Have you ever wondered what happens behind the screen once you apply for a financial product online?

I used to be a consultant in the banking industry. One of our clients was one of the biggest banks in Asia. When customers would apply for a credit card online – they would see a little “thinking” icon after they had pressed submit.

What actually happened next was that there was a human operator on the back end watching the screen. He would receive an email and see the customer’s form submission.

This guy sat in a swivel chair, and believe it or not, he would have to turn to the side, and enter the information manually from one computer to another. He literally had to keep track of two screens on two separate computers at once.

Once the data was copied from the computer containing the customer entry info to the other computer, the human operator would press the “OKAY” button. Then on the customer’s side, the thinking icon would finally disappear after ~30-40 seconds.

There was one person on-call doing this, 24 hours a day (with rotating shifts of course).

He would process hundreds of these customer requests a day, and because this was all manual, there were a TON of errors.

The bank was using old AS/400 IBM computers. And this wasn’t back in 1993. This was 2013!

Work-arounds like this unfortunately don’t work at scale, and aside from creating a massive cost for companies, deteriorate the customer experience. When companies need to innovate, they are held back by legacy systems and outdated processes. This results in Banks struggling to innovate.

We are building Trio, an innovative all-in-one brokerage and checking account, that lets you earn investment returns on your checking balance. When it comes to technology, we are re-thinking how banks work and what that means for customers.

Banks take deposits, invest them in mortgages, and charge mortgage-holders interest. Banks keep most of the interest and pay deposit-holders back pennies. Trio works by taking deposits from customers, investing it for them, and paying back returns while managing liquidity. Trio flips the way in which financial services institutions work to prioritize customers.

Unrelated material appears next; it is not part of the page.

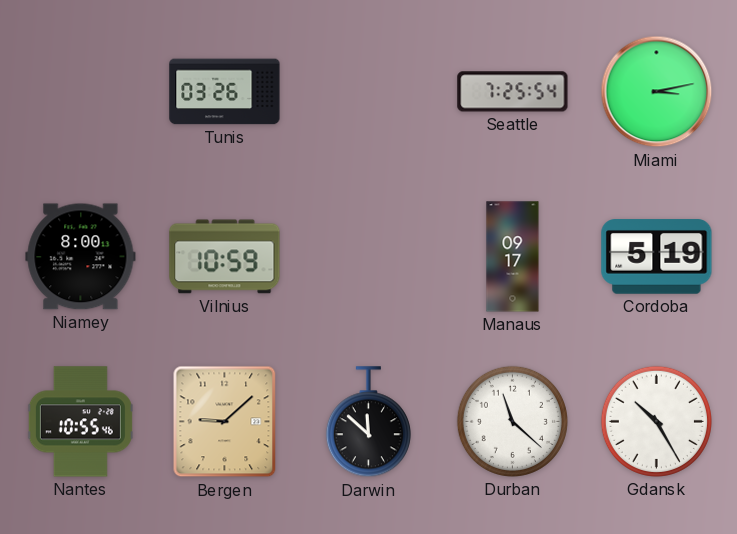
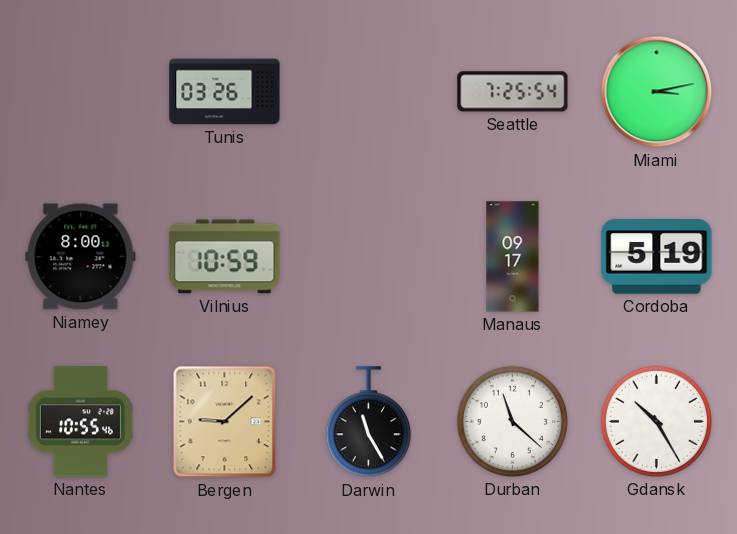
Darwin: 11:52 -> 11:25
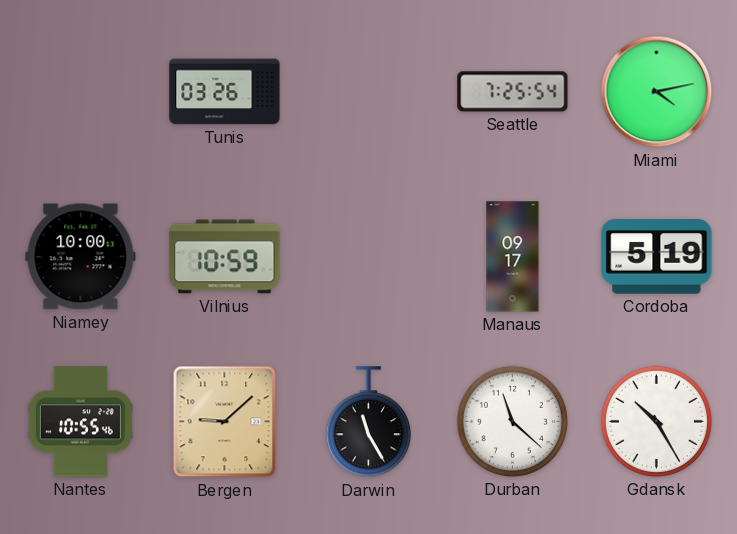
Miami: 3:13 -> 4:13
Niamey: 8:00 -> 10:00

The benefits of investing can be significant. Over the past ten years, keeping your money in a moderate risk portfolio (rather than a checking account) would generate over 50% more wealth.

Traditional banks can not adjust quickly and instead spend years and billions of dollars of spending to refit their existing systems for new purposes.

While banks play catch up, the people who ultimately pay are customers, who miss out on the huge benefits from the latest innovations.